The Golden Globes are bestowed by the Hollywood Foreign Press Assn., so it makes sense that one of their most prescient categories reflects the rest of the world. The winner of the Golden Globe for best foreign-language film has matched up with the Academy Awards in the same category in four of the past five years.
So five filmmakers flung around the globe must have been very happy on Thursday morning to learn they had been nominated in that category. All are also representing their respective countries for the Oscars as well.
The Globes nominated "The Brand New Testament" from Belgium, "The Club" from Chile, "The Fencer" from Finland, "Mustang" from France and "Son of Saul" from Hungary. Though they are a diverse group of stories, they are bold and original and are deeply engaged with the world.
Since its premiere earlier this year at the Cannes Film Festival, where it was a rare debut feature in the prestigious main competition, the intense Holocaust drama "Son of Saul" has been presumed as the year's front-runner in the category.
"It is a very happy and gratifying moment for us," director László Nemes said in a statement regarding the Globes nomination. "Since the film's premiere at Cannes in May, we have been on a whirlwind tour and are stunned by the positive reaction to the film in the US. 'Son Of Saul' is about such an important topic, one that bears acknowledging for every generation."
Though "Son of Saul" may be considered a front-runner, there are few clear-cut favorites and likely nominees yet this year. Last year, the Russian film "Leviathan" and the Polish film "Ida" seemed locked in battle for prizes. "Leviathan" would win the Globe, while "Ida" would take the Oscar.
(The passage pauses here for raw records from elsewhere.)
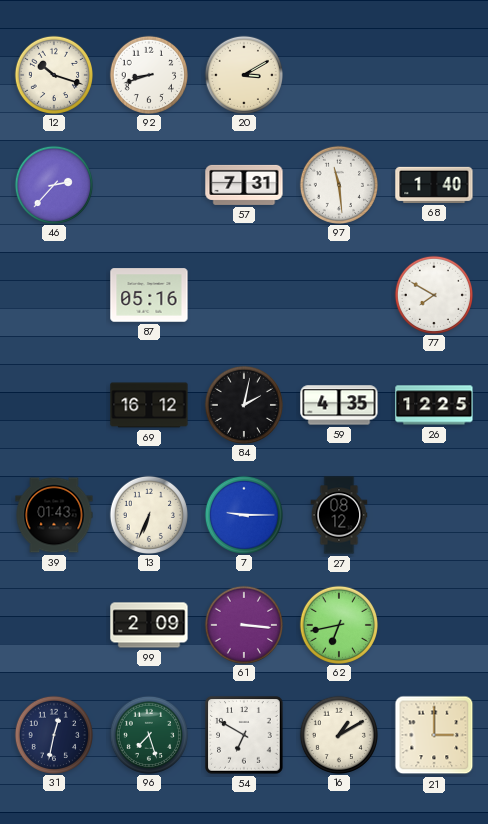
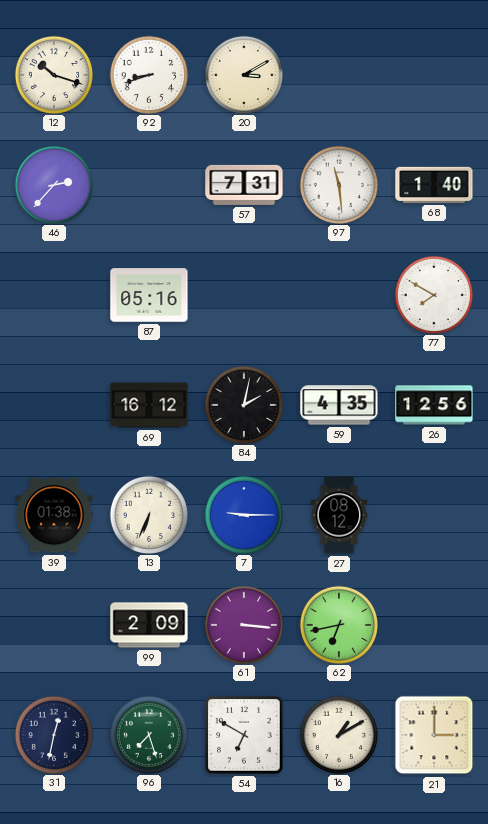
26: 12:25 -> 12:56
39: 01:43 -> 01:38
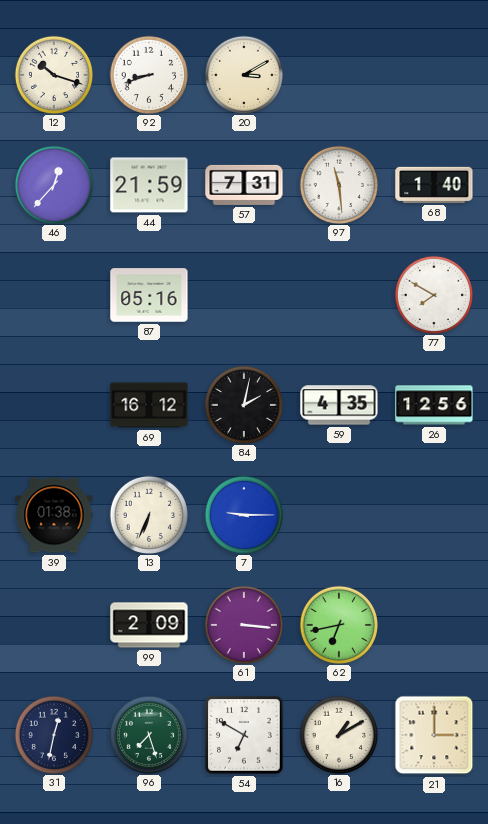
46: 2:37 -> 12:37
44: none -> 21:59
27: 08:12 -> none
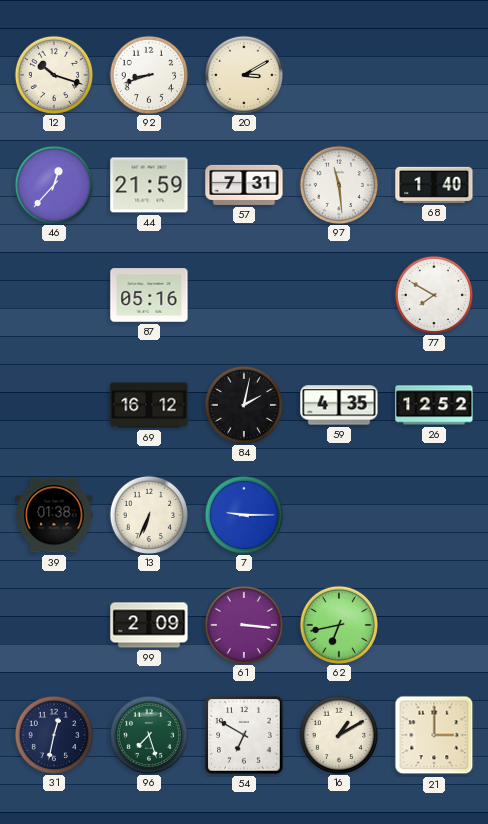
26: 12:56 -> 12:52
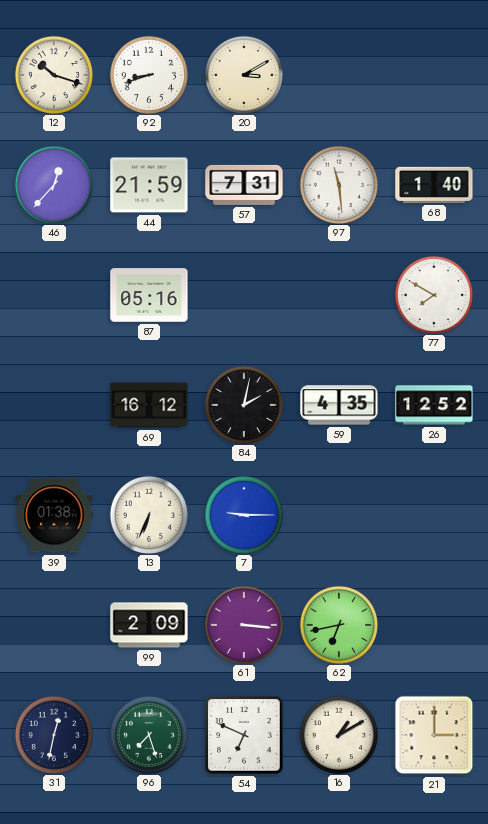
54: 6:50 -> 6:49
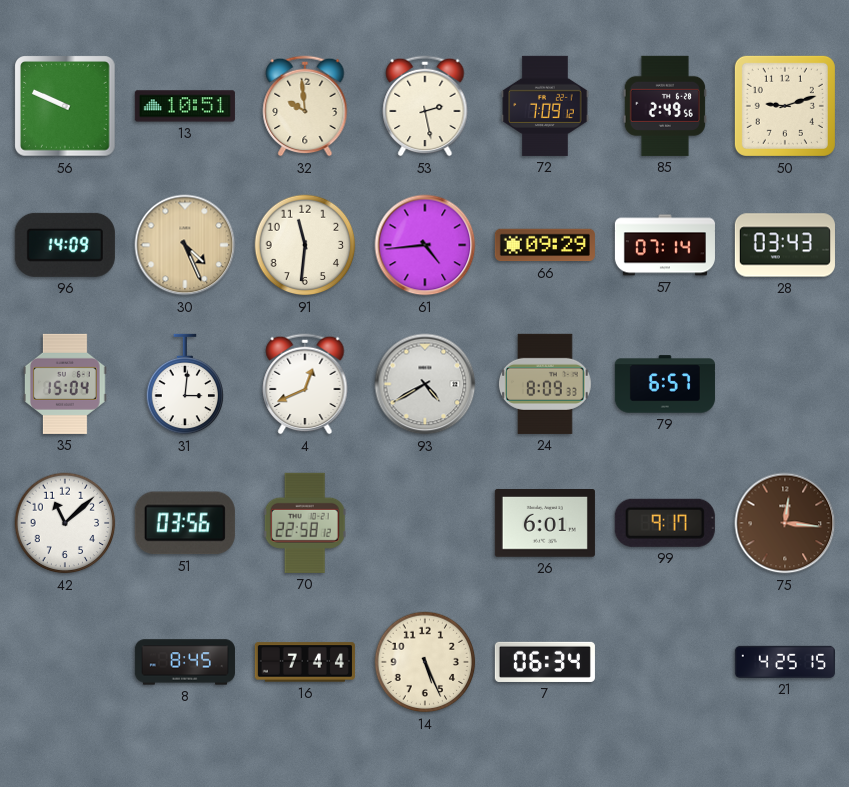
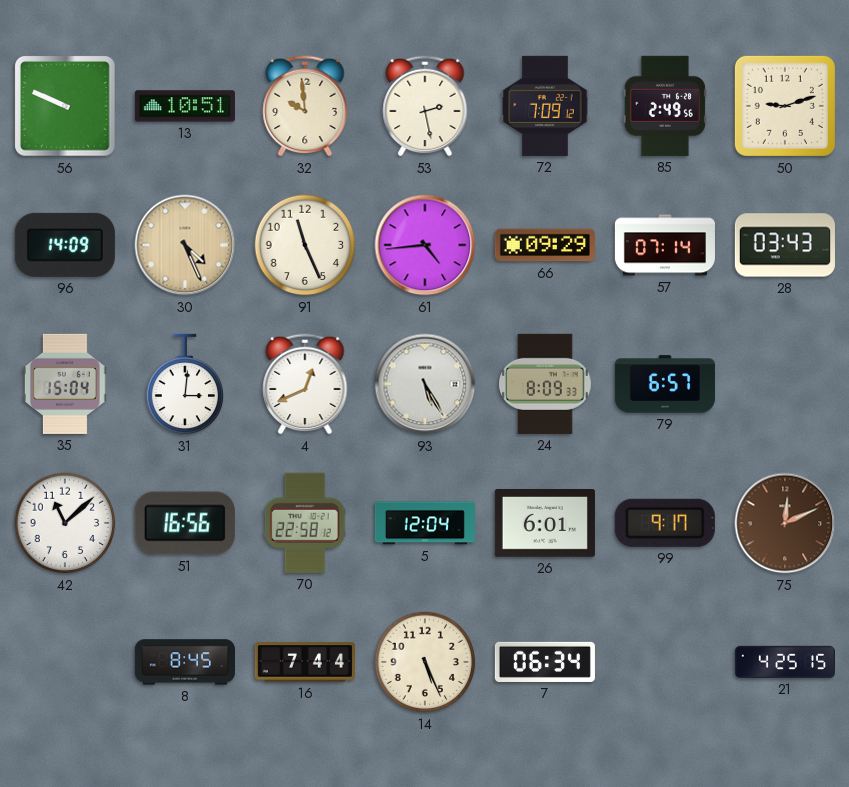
91: 11:31 -> 11:26
93: 4:40 -> 5:25
51: 03:56 -> 16:56
5: none -> 12:04
75: 12:16 -> 12:11
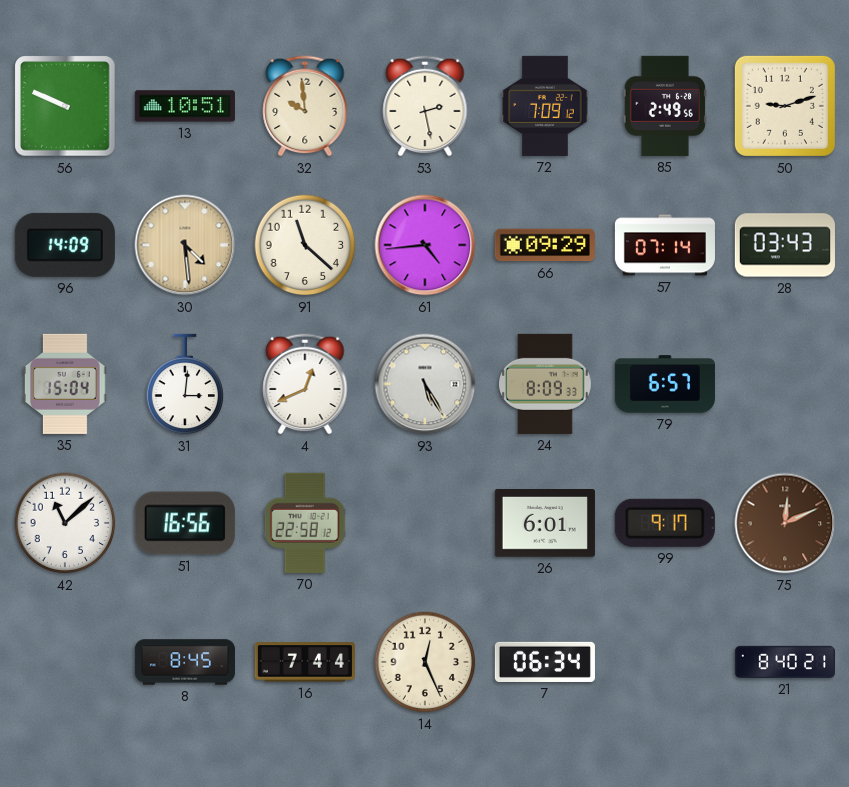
30: 4:26 -> 4:29
91: 11:26 -> 11:22
5: 12:04 -> none
14: 5:26 -> 12:26
21: 4:25 -> 8:40
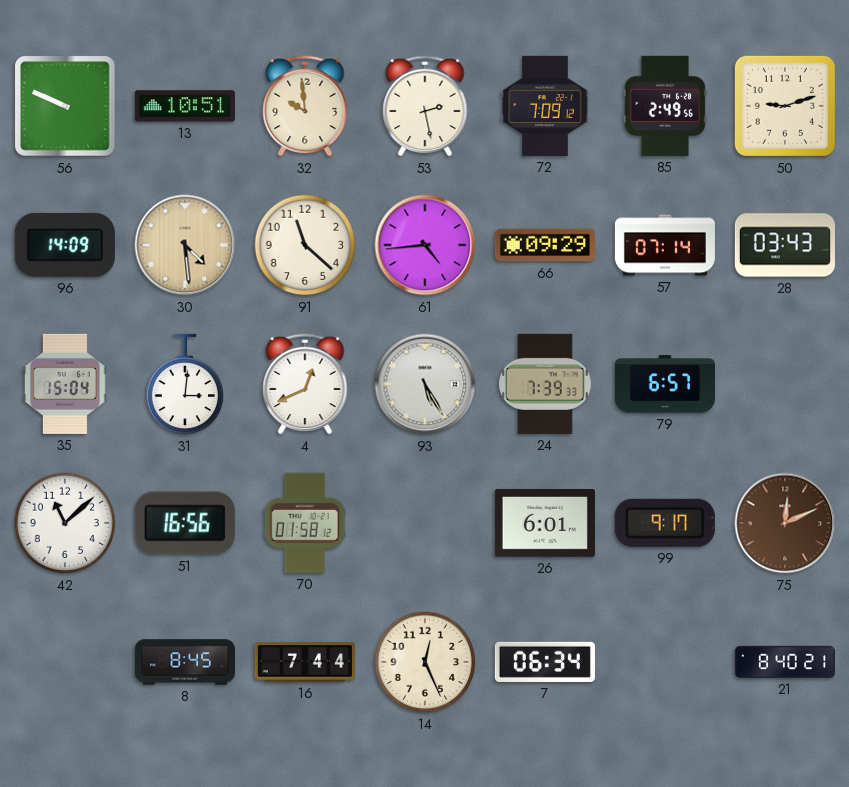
24: 8:09 -> 7:39
70: 22:58 -> 01:58
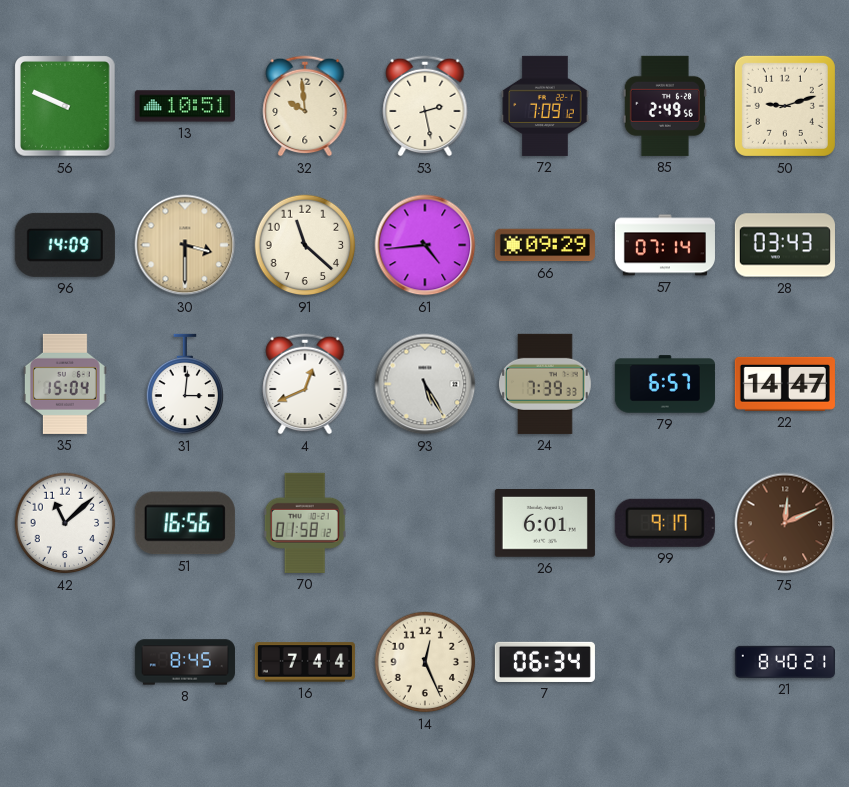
30: 4:29 -> 3:30
22: none -> 14:47
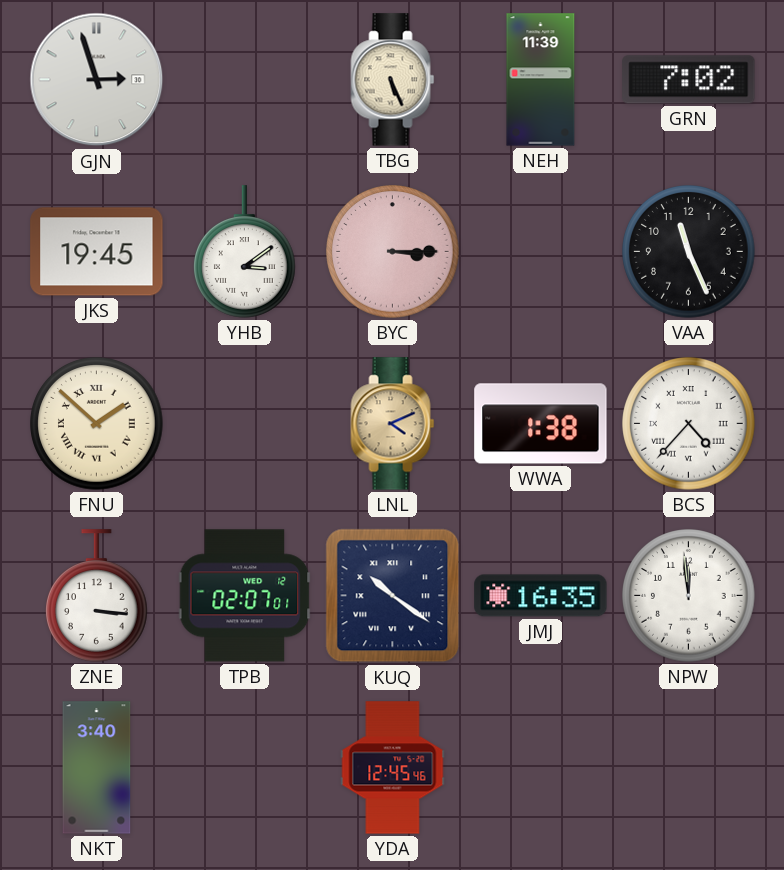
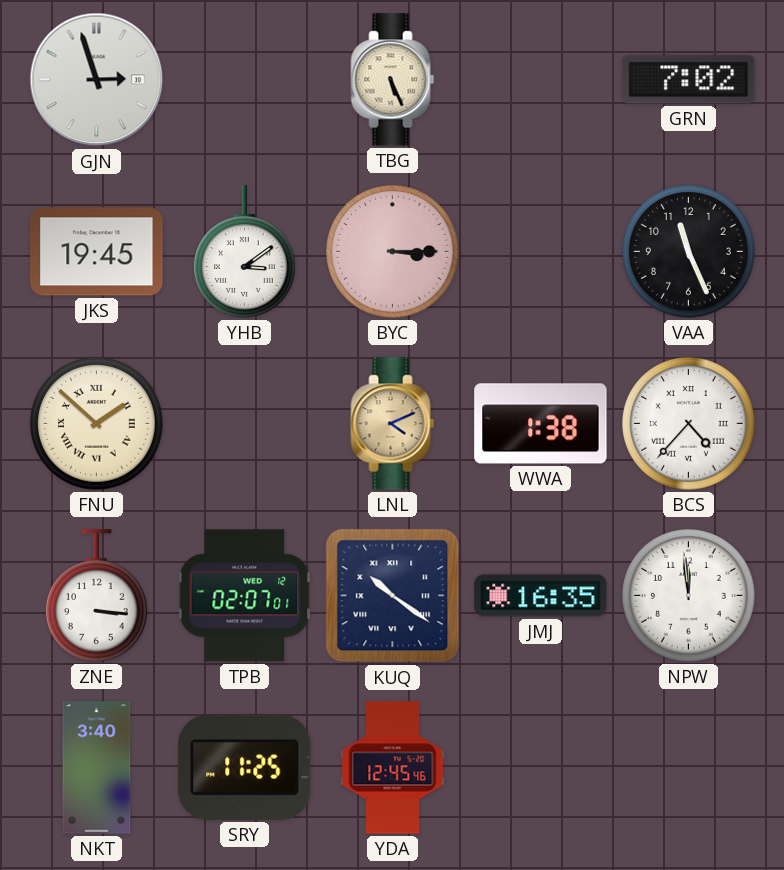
NEH: 11:39 -> none
SRY: none -> 11:25
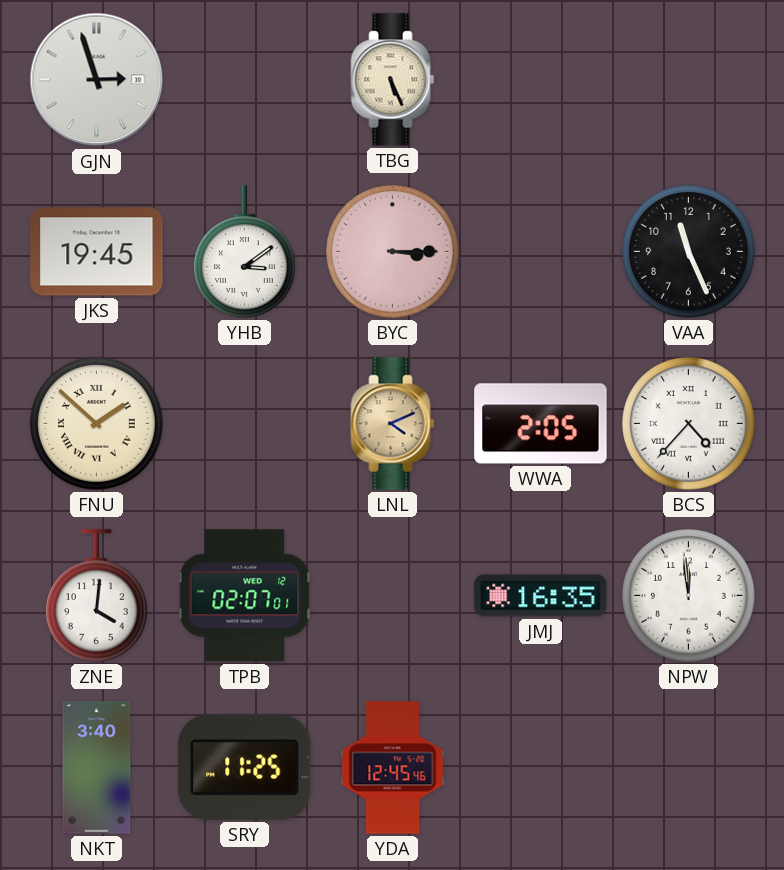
GRN: 7:02 -> none
WWA: 1:38 -> 2:05
ZNE: 3:16 -> 4:01
KUQ: 10:21 -> none
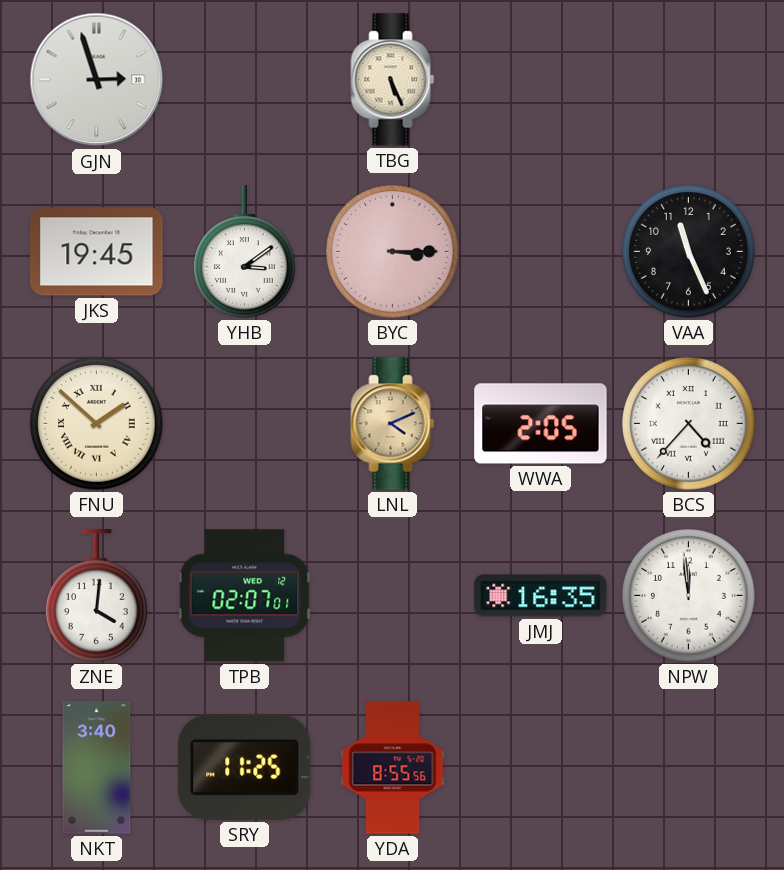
YDA: 12:45 -> 8:55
A film that has been gaining some momentum in the awards race is "Mustang," the first feature by Deniz Gamze Ergüven. "Mustang" was the only female-directed film nominated Thursday in any category of the Golden Globes.
In the film, five sisters are locked away in their house by their uncle. Together and separately, they begin to rebel. In her review in the L.A. Times, Katie Walsh called the film "a moving portrait of sisterhood, a celebration of a fierce femininity and a damning indictment of patriarchal systems that seek to destroy and control this spirit."
Ergüven was born in Turkey and lives in France. Though the film is set in a small Turkish town and is in the Turkish language, it has been selected to represent France at the Academy Awards and elsewhere. (It has French producers and some French financing.)
"I am so proud to represent France with 'Mustang' and I am so thankful for everything this country has offered me," Ergüven said in a statement. "I am so happy that my young actresses, and through them, all the girls and women they represent, finally stand in the light through this beautiful nomination."
Chilean filmmaker Pablo Larrain was nominated for an Academy Award, but not a Globe, for his previous film "No." With "The Club," Larrain continues his examination of the institutions of everyday life, this time setting his sights on the Catholic Church. In the film, co-written by Larrain, Guillermo Calderon and Daniel Villalobos, a group of former priests lives in relative seclusion in a small seaside house, quietly placed out of sight for varying transgressions that come to haunt them.
"I had the privilege of counting on a group of extraordinary actors, actors whom I have admired all my life, and most of whom I've worked with before," Larrain said in a statement. "In almost every case, the screenplay we wrote together with Daniel and Guillermo was written with these actors in mind, which allowed us to create very precise, dangerous, and extraordinarily mysterious characters."
A more fanciful take on faith and religion can be found in "The Brand New Testament." Filmmaker Jaco Van Dormael gained a cult following with his 2009 film "Mr. Nobody," starring Jared Leto and Diane Kruger. His new film imagines that God lives in Brussels and has problems of his own. The film stars Benoit Poelvoorde and also features Catherine Deneuve in a supporting role.
In a statement, Van Dormeal said, "Making films is like dropping a message in a bottle in the sea. It is always a miracle when it finds a response."
In a 1950s-set period story based on the life of Estonian fencing master Endel Nelis, "The Fencer" showcases a man trying to escape the grasp of Soviet occupation while founding a school for young competitors.
Like his fellow nominees, Klaus Härö, director of "The Fencer," was heartened by the Globe nomination.
"My first encounter with the Golden Globes comes to mind: I was eleven when I saw Steven Spielberg's 'E.T.' — the film that made me want to make films in the first place," he said in a statement. "It was at that same time I remember seeing, in the local papers, that that film was nominated for the Golden Globes. There was the 'E.T.' ad and a picture of the award. Those two have been connected in my mind: the movie that made me want to go into movies and this prestigious prize."